Assessing the Impact of the Western Climate Initiative on Quebec industrial facilities
Julien Hanoteau  1, *@  
1 : Kedge Business School
Ministère de l'Education nationale, de l'Enseignement supérieur et de la Recherche
* : Auteur correspondant

Since 2013, Quebec (Canada) has implemented a greenhouse gas emissions trading system (ETS) as
part of the Western Climate Initiative. This carbon monetization has provoked strong reactions,
particularly in the industrial sector, where companies feared a loss of competitiveness on world
markets. The goal of this article is to assess the impact of these regulations on industrial plants in
Quebec. Conditional Difference-in-Differences OLS regressions show that regulated plants in Quebec
have reduced their GHG emissions about 10 percent faster than non-regulated plants in the rest of
Canada. They have also reduced employment about 7 percent faster.
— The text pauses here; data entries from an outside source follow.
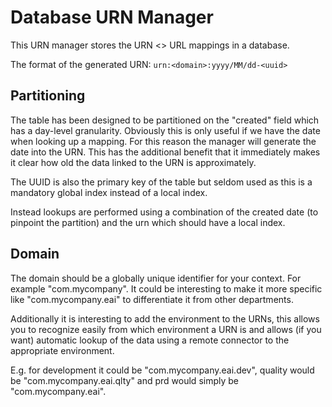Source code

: # Database URN Manager

This URN manager stores the URN <> URL mappings in a database.

The format of the generated URN: `urn:<domain>:yyyy/MM/dd-<uuid>`

## Partitioning

The table has been designed to be partitioned on the "created" field which has a day-level granularity.
Obviously this is only useful if we have the date when looking up a mapping. For this reason the manager will generate the date into the URN. This has the additional benefit that it immediately makes it clear how old the data linked to the URN is approximately.

The UUID is also the primary key of the table but seldom used as this is a mandatory global index instead of a local index.

Instead lookups are performed using a combination of the created date (to pinpoint the partition) and the urn which should have a local index.

## Domain

The domain should be a globally unique identifier for your context. For example "com.mycompany".
It could be interesting to make it more specific like "com.mycompany.eai" to differentiate it from other departments.

Additionally it is interesting to add the environment to the URNs, this allows you to recognize easily from which environment a URN is and allows (if you want) automatic lookup of the data using a remote connector to the appropriate environment.

E.g. for development it could be "com.mycompany.eai.dev", quality would be "com.mycompany.eai.qlty" and prd would simply be "com.mycompany.eai".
However, the implementation of
the Quebec carbon ETS had no significant impact on the efficiency of production with respect to GHG
emissions. These results suggest that during the period 2013-2015, regulated facilities in Quebec did
not adapt to the program through a change in their production processes or technology that would
affect carbon intensity. This raises questions about how efficiently Quebec's ETS induces innovation in
industrial facilities. Other studies on the early-stage effects of the British Columbia (Canada) carbon
tax scheme reveal that facilities adapted to it by cutting employment, but that this effect has been
mitigated thanks to the positive effect of a green fiscal reform that accompanied the carbon tax. This
finding challenges the initial allocation scheme of carbon permits in the Western Carbon Initiative,
underlying the importance of appropriately recycling carbon rent.